** Opening Task data block **

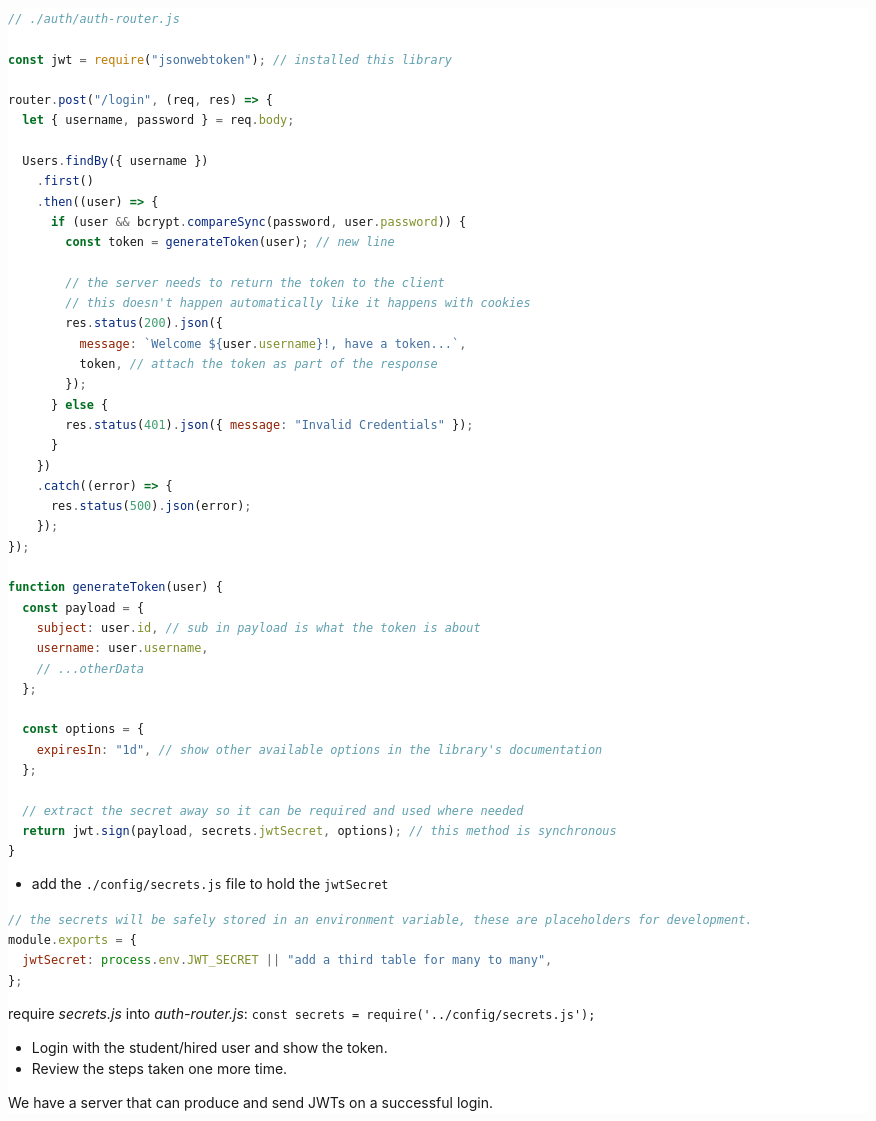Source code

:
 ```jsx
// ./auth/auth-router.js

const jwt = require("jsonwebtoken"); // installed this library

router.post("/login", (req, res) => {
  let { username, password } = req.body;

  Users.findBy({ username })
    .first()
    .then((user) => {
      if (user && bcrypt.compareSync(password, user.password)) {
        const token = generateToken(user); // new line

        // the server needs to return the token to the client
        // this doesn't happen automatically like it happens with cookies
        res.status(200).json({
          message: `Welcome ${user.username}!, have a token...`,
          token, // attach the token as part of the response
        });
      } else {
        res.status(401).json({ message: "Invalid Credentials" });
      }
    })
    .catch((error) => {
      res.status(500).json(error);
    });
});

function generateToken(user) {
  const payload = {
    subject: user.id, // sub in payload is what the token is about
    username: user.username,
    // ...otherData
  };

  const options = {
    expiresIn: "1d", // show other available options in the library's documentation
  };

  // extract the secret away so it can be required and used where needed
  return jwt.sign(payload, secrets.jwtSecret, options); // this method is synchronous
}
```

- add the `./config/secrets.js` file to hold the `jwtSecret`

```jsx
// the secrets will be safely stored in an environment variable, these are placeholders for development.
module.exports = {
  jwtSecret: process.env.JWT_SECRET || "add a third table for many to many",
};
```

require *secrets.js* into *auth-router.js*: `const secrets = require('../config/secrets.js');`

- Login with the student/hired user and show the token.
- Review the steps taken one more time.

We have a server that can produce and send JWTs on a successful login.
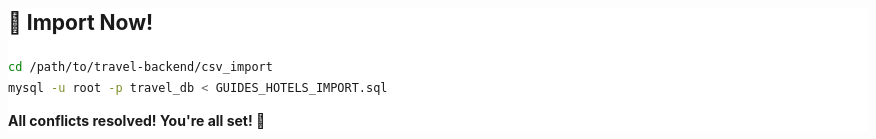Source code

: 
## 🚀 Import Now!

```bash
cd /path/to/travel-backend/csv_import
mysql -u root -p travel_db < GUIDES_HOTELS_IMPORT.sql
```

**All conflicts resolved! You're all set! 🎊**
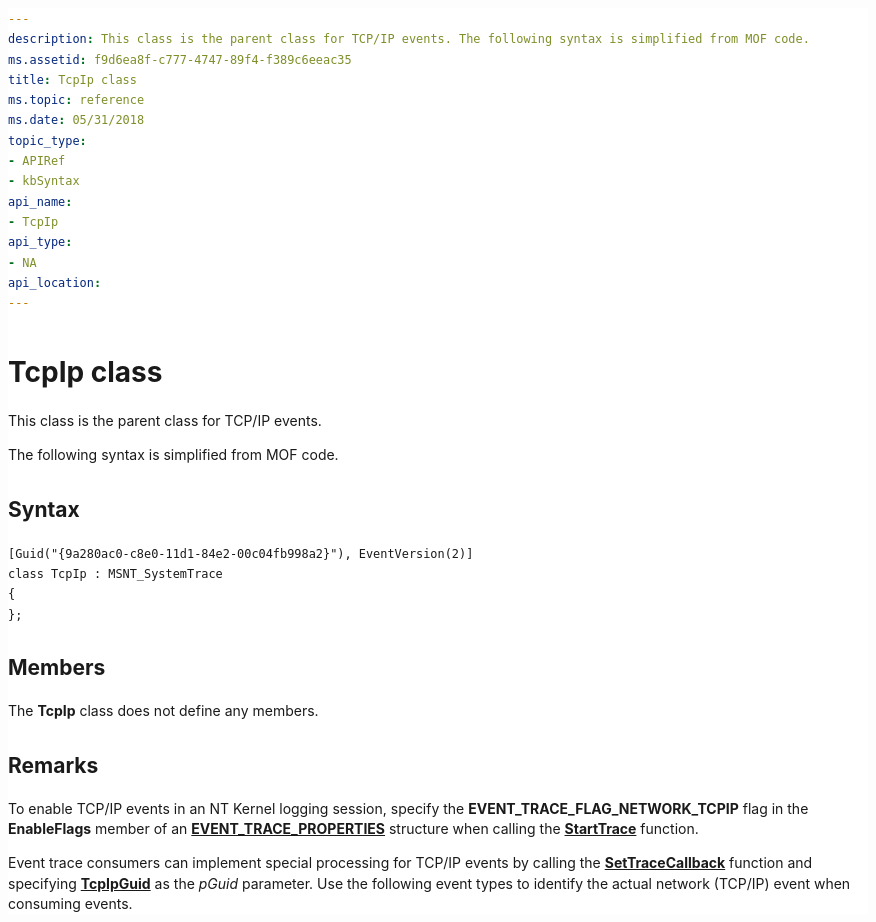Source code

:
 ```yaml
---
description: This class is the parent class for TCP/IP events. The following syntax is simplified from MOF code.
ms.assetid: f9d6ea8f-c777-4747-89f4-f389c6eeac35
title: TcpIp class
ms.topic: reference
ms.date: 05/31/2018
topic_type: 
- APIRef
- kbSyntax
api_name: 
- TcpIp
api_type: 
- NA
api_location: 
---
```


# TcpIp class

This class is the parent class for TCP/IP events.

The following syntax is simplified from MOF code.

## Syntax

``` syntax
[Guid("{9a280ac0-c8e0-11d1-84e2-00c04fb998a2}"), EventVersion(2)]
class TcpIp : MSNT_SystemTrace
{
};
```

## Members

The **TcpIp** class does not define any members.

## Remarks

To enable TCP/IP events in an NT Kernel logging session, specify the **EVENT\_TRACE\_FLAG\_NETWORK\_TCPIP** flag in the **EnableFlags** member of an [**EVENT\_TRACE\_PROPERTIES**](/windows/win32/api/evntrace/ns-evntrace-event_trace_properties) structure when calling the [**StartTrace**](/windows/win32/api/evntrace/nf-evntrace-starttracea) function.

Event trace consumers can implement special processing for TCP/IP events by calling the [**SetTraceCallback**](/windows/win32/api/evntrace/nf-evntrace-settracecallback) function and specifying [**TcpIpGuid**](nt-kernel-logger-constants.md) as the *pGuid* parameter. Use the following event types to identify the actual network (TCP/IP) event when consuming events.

** Closing Task data block **

After removing the pictures, repeat the remaining records exactly.

## Written reply
Source code

:
 ```jsx
// ./auth/auth-router.js

const jwt = require("jsonwebtoken"); // installed this library

router.post("/login", (req, res) => {
  let { username, password } = req.body;

  Users.findBy({ username })
    .first()
    .then((user) => {
      if (user && bcrypt.compareSync(password, user.password)) {
        const token = generateToken(user); // new line

        // the server needs to return the token to the client
        // this doesn't happen automatically like it happens with cookies
        res.status(200).json({
          message: `Welcome ${user.username}!, have a token...`,
          token, // attach the token as part of the response
        });
      } else {
        res.status(401).json({ message: "Invalid Credentials" });
      }
    })
    .catch((error) => {
      res.status(500).json(error);
    });
});

function generateToken(user) {
  const payload = {
    subject: user.id, // sub in payload is what the token is about
    username: user.username,
    // ...otherData
  };

  const options = {
    expiresIn: "1d", // show other available options in the library's documentation
  };

  // extract the secret away so it can be required and used where needed
  return jwt.sign(payload, secrets.jwtSecret, options); // this method is synchronous
}
```

- add the `./config/secrets.js` file to hold the `jwtSecret`

```jsx
// the secrets will be safely stored in an environment variable, these are placeholders for development.
module.exports = {
  jwtSecret: process.env.JWT_SECRET || "add a third table for many to many",
};
```

require *secrets.js* into *auth-router.js*: `const secrets = require('../config/secrets.js');`

- Login with the student/hired user and show the token.
- Review the steps taken one more time.

We have a server that can produce and send JWTs on a successful login.
Source code

: 
## 🚀 Import Now!

```bash
cd /path/to/travel-backend/csv_import
mysql -u root -p travel_db < GUIDES_HOTELS_IMPORT.sql
```

**All conflicts resolved! You're all set! 🎊**
Source code

:
 ```yaml
---
description: This class is the parent class for TCP/IP events. The following syntax is simplified from MOF code.
ms.assetid: f9d6ea8f-c777-4747-89f4-f389c6eeac35
title: TcpIp class
ms.topic: reference
ms.date: 05/31/2018
topic_type: 
- APIRef
- kbSyntax
api_name: 
- TcpIp
api_type: 
- NA
api_location: 
---
```


# TcpIp class

This class is the parent class for TCP/IP events.

The following syntax is simplified from MOF code.

## Syntax

``` syntax
[Guid("{9a280ac0-c8e0-11d1-84e2-00c04fb998a2}"), EventVersion(2)]
class TcpIp : MSNT_SystemTrace
{
};
```

## Members

The **TcpIp** class does not define any members.

## Remarks

To enable TCP/IP events in an NT Kernel logging session, specify the **EVENT\_TRACE\_FLAG\_NETWORK\_TCPIP** flag in the **EnableFlags** member of an [**EVENT\_TRACE\_PROPERTIES**](/windows/win32/api/evntrace/ns-evntrace-event_trace_properties) structure when calling the [**StartTrace**](/windows/win32/api/evntrace/nf-evntrace-starttracea) function.

Event trace consumers can implement special processing for TCP/IP events by calling the [**SetTraceCallback**](/windows/win32/api/evntrace/nf-evntrace-settracecallback) function and specifying [**TcpIpGuid**](nt-kernel-logger-constants.md) as the *pGuid* parameter. Use the following event types to identify the actual network (TCP/IP) event when consuming events.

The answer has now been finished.